言語の違いによる音の表現の仕方の違いから、同じ音でも伝わり方が異なる例をいくつかご紹介しましょう。
- 犬の鳴き声
- 英語では、犬が吠える音を表すのに 「WOOF WOOF」が使われ、ロシア語では 「GAV GAV」が主に使われます
- 一方、小型犬であれば、ロシア人は 「TYAV TYAV」を使うことが多いですが、フランス語では 「OUAF OUAF」です
- 赤ちゃんの泣き声
- 「Wah-Wah」は英語で赤ちゃんの泣き声を表すのに使われますが、フランス語では 「OUIN OUIN」、スペイン語では 「BUA BUA」が使われます
- 「EUNG'AE-EUNG'AE」は、韓国人が赤ちゃんが泣くときの音を指すのに使う言葉です
- 銃声
- 「BAM」、「BOOM」、「BANG」、「POW」は、英語で銃声の音を伝えるときに使われます
- フランス語では 「BOUM」 と 「PAN」 が、イタリア語では 「BUM」 と 「PUM」が、ロシア語では 「BA-BAKH」と 「PIF-PAF」 が使われます
- 痛み
- 英語では怪我をしたときに「OUCH」と言いますが、フランス語では「AIE」と叫びます
- また、ドイツ語では「AU」「AUA」「AUTSCH」などで痛みや怪我を表現します
- 蛇口から水が漏れる音
- 水道の蛇口からシンクの表面に水が当たる音を、英語では 「DRIP DROP」と表現します
- 「PLIC PLOC」はフランス語で、「PLITSCH PLATSCH」はドイツ語で音を出すときに使われます
オノマトペ(擬音語)の共通認識
しかし言葉はまったく違っても、ほとんどの場合共通認識として感じられるものもあります。
たとえば蛇口から水が漏れる音の場合、「DRIP DROP」「PLIC PLOC」「PLITSCH PLATSCH」はすべて同じ語頭音である破裂音を使っています。
これは「P」が水面を叩く音を伝える、ということでほとんどの場合意味が通じます。
だから水漏れしている蛇口を指差して「PLIC PLOC」と言えば、違う言語を話す人にも何が起こっているのかが正確に伝わる可能性があるのです。
だからオノマトペは言語に於いてはとても使い易いものなのです。
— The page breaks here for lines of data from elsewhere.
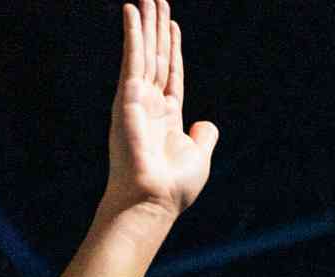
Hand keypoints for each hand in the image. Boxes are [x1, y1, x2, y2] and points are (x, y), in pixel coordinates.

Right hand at [102, 0, 217, 220]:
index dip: (173, 48)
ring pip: (143, 51)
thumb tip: (207, 125)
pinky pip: (132, 57)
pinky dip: (132, 33)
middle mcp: (149, 105)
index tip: (173, 25)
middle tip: (156, 0)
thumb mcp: (199, 157)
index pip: (170, 73)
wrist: (153, 200)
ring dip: (145, 23)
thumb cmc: (173, 187)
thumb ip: (204, 137)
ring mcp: (136, 99)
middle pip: (156, 57)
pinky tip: (132, 11)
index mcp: (167, 117)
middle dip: (157, 28)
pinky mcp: (127, 96)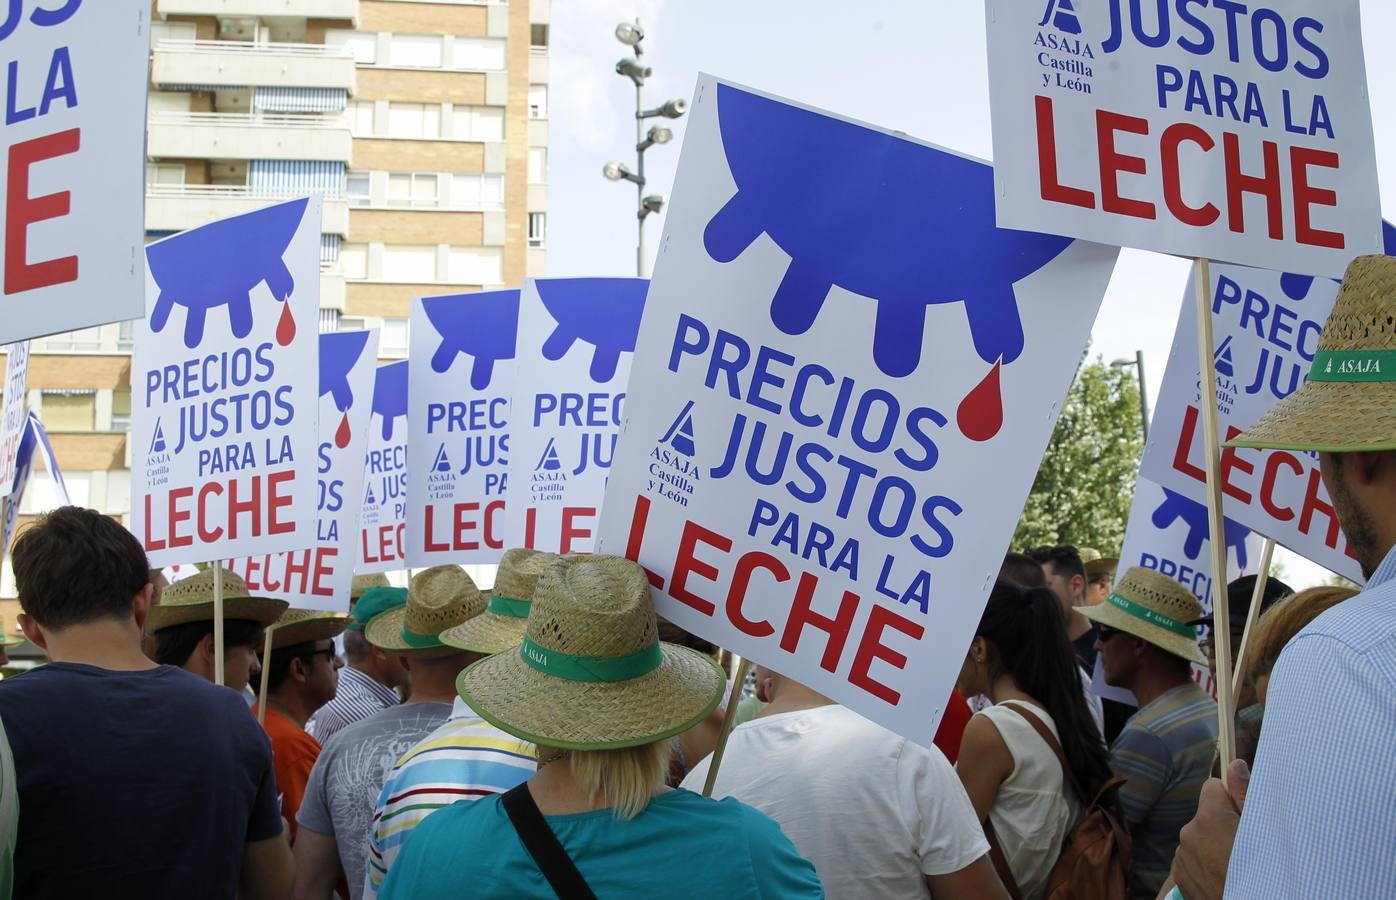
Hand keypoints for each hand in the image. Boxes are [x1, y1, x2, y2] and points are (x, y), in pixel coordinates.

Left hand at [1171, 760, 1249, 899]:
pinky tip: (1221, 876)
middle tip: (1243, 847)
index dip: (1229, 799)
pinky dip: (1204, 865)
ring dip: (1212, 847)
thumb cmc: (1261, 869)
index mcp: (1208, 817)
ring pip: (1198, 839)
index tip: (1241, 815)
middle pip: (1205, 815)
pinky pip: (1191, 859)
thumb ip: (1244, 795)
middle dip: (1221, 825)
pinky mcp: (1179, 875)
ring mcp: (1181, 856)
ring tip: (1234, 866)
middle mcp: (1189, 833)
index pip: (1211, 787)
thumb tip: (1234, 764)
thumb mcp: (1260, 829)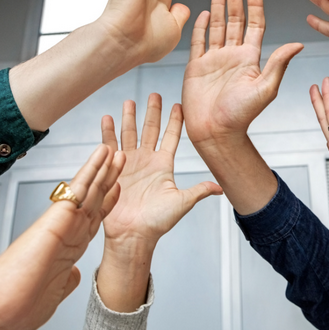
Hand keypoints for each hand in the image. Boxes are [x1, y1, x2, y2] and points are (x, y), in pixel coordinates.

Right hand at [0, 145, 124, 329]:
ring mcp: (61, 223)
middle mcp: (66, 233)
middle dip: (108, 180)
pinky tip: (102, 155)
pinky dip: (91, 170)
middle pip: (93, 200)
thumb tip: (76, 276)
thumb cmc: (16, 306)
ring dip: (103, 169)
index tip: (117, 189)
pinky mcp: (56, 218)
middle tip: (120, 159)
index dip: (106, 204)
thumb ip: (67, 282)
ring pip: (88, 189)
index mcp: (68, 250)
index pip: (92, 220)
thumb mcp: (55, 294)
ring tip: (115, 149)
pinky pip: (78, 189)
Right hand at [100, 95, 222, 249]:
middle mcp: (147, 161)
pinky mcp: (113, 169)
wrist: (133, 235)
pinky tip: (108, 118)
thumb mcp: (182, 203)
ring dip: (129, 117)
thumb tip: (221, 188)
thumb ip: (198, 190)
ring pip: (129, 134)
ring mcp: (129, 164)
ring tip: (130, 100)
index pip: (171, 137)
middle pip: (150, 130)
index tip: (179, 104)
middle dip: (152, 112)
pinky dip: (108, 132)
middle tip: (154, 94)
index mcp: (164, 166)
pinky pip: (110, 146)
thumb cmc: (157, 223)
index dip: (175, 121)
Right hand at [182, 0, 302, 143]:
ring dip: (219, 5)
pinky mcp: (197, 66)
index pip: (255, 24)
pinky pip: (199, 41)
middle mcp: (234, 56)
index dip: (255, 4)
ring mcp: (215, 60)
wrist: (215, 133)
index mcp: (251, 59)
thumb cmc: (241, 116)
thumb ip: (278, 63)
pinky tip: (204, 12)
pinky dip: (201, 26)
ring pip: (218, 25)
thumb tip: (298, 44)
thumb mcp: (265, 88)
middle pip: (236, 19)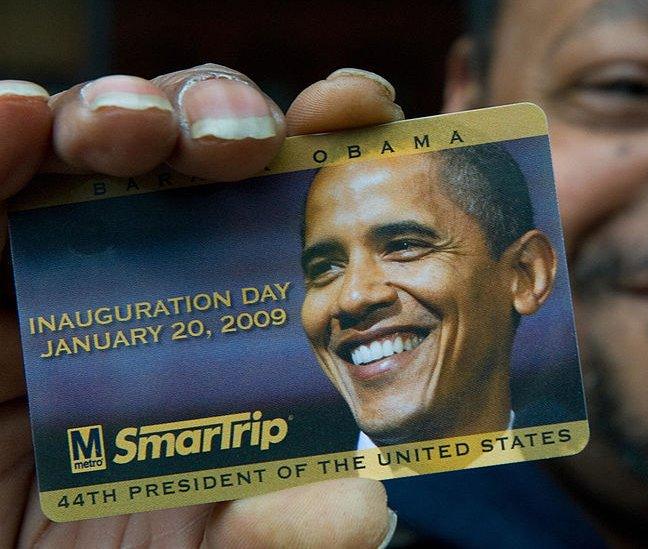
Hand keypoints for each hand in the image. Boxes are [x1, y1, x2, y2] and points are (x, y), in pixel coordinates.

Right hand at [0, 64, 403, 547]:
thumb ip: (293, 527)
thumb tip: (353, 500)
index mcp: (228, 334)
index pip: (286, 216)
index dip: (324, 155)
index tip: (361, 118)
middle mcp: (149, 293)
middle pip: (192, 166)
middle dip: (218, 119)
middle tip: (236, 139)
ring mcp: (53, 284)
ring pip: (85, 157)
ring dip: (111, 116)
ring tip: (128, 126)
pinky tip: (15, 123)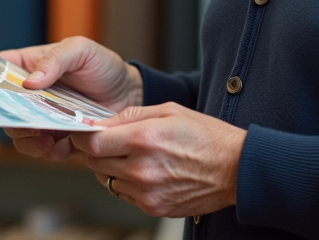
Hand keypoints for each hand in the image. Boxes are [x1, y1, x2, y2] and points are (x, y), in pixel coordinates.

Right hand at [0, 37, 143, 161]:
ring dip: (29, 141)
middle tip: (27, 124)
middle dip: (12, 120)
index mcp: (29, 66)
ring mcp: (43, 117)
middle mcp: (31, 95)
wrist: (129, 93)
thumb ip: (56, 60)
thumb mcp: (80, 50)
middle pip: (4, 110)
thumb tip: (29, 82)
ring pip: (20, 134)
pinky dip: (51, 151)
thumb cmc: (103, 65)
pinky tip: (66, 144)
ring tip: (46, 140)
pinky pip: (44, 150)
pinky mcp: (57, 138)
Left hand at [70, 102, 246, 218]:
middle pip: (94, 163)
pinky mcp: (153, 207)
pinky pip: (124, 194)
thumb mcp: (169, 111)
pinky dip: (126, 182)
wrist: (235, 169)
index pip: (92, 144)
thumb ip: (130, 115)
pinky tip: (145, 170)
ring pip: (106, 180)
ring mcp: (146, 192)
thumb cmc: (206, 136)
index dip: (82, 137)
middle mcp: (142, 169)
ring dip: (110, 167)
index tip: (84, 132)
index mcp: (144, 139)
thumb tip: (100, 122)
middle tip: (107, 141)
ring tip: (132, 155)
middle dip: (94, 151)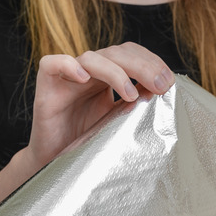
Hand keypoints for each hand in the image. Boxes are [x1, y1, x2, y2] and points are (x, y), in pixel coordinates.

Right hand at [26, 42, 175, 167]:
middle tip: (161, 85)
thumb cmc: (86, 142)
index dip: (150, 61)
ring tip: (130, 94)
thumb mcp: (117, 122)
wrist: (55, 161)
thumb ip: (135, 106)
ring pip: (91, 58)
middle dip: (142, 66)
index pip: (130, 54)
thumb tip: (163, 94)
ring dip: (115, 71)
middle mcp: (89, 72)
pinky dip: (68, 65)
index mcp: (107, 77)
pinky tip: (83, 78)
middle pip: (116, 53)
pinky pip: (51, 64)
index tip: (169, 81)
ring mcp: (67, 78)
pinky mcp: (46, 88)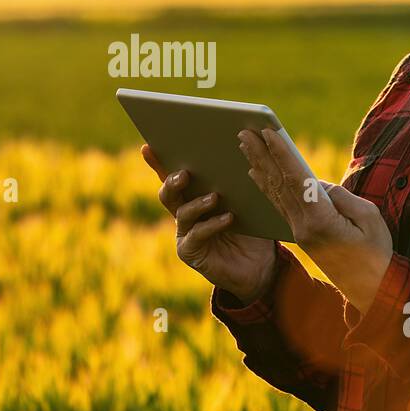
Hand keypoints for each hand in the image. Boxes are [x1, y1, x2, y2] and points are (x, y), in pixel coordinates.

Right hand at [140, 143, 278, 304]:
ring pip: (181, 212)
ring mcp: (185, 232)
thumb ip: (236, 182)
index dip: (157, 162)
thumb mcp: (246, 201)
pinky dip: (212, 224)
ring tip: (215, 197)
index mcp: (193, 195)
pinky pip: (196, 234)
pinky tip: (227, 218)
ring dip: (198, 203)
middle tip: (185, 173)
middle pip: (169, 193)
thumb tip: (243, 149)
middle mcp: (184, 212)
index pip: (171, 175)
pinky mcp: (189, 251)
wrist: (260, 264)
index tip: (148, 146)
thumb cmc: (253, 226)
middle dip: (173, 181)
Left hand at [237, 128, 393, 314]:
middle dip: (261, 155)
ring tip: (244, 144)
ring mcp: (298, 232)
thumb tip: (317, 184)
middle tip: (244, 131)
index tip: (268, 132)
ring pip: (274, 193)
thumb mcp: (369, 218)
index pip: (296, 180)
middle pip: (278, 184)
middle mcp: (303, 226)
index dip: (281, 154)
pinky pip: (278, 205)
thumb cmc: (377, 251)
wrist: (372, 289)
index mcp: (321, 221)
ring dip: (259, 166)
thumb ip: (341, 196)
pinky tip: (255, 173)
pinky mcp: (300, 234)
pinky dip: (266, 185)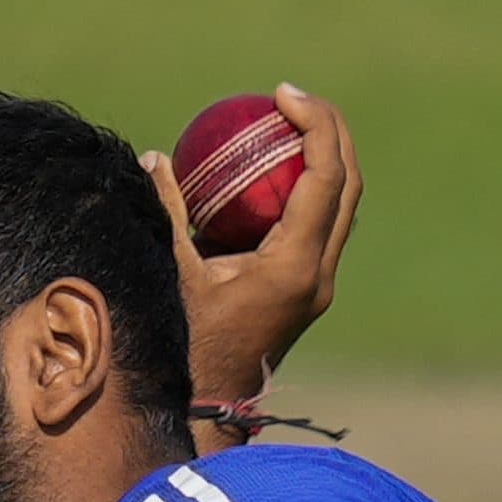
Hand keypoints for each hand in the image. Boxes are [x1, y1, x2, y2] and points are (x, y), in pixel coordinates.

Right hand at [143, 84, 361, 418]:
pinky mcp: (308, 292)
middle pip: (349, 184)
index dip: (313, 123)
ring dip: (325, 160)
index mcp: (294, 265)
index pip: (325, 176)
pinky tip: (268, 176)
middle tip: (292, 99)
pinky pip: (320, 226)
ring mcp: (318, 286)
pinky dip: (306, 192)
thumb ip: (166, 212)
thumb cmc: (186, 345)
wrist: (210, 407)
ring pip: (342, 206)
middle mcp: (318, 274)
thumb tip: (152, 158)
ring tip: (288, 126)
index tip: (281, 94)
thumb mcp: (172, 272)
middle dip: (331, 131)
それは言語の違いによるギャップを埋め、つながりを確立することができるものなのです。
猫の泣き声も、異なる言語に於けるオノマトペの共通理解の一例です。
英語では「MEOW」と表現されますが、ドイツ語では「MIAU」、フランス語では「MIAOU」、スペイン語では「MIAU」、中国語では「MIAO」と表現されます。
いずれも同じ音、この場合は鼻音の「M」を使っているので、訳語は同じではありませんが、国籍や文化の違う、異なる言語を使う人たちが見てもすぐに分かるようになっています。
オノマトペ(擬音語)の哲学的な面
スイスの言語学者で記号学者でもあったFerdinand de Saussure(フェルディナン・ド・ソシュール)氏は、「オノマトペは言葉と意味が直接結びつくのではなく、擬音語以外の起源から発展した偶然の産物である可能性がある」と主張しました。
彼はこの偶然の産物の例として、「犬が吠える声」に対するフランス語と英語のオノマトペ(OUAF OUAF 対 WOOF WOOF)を挙げ、また、フランス語と英語に於ける「痛み」の間投詞(苦しみや驚きなどの強い感情を表す品詞)の対比(AIE 対 OUCH)を主に指摘し、同様の議論で間投詞を否定しています。
一方、フランスの哲学者Jacques Derrida(ジャック・デリダ)氏は、「ソシュール氏はオノマトペを文化的脅威と見なし、言語の内部システムの本質的な恣意性に外付けしようとした。」と主張しました。
彼はオノマトペを、言語の進化に根ざした自然なプロセスだと考えていたのです。
どちらの意見も、何百年もの間、言語学者の間で激しい論争を巻き起こしてきました。
しかしオノマトペは無くなることなく存在し続け、世界中の社会で役割を果たし続けているという事実には変わりはないのです。
まとめ
以上、「【コミック・アニメの翻訳】オノマトペの挑戦」でしたがいかがでしたでしょうか。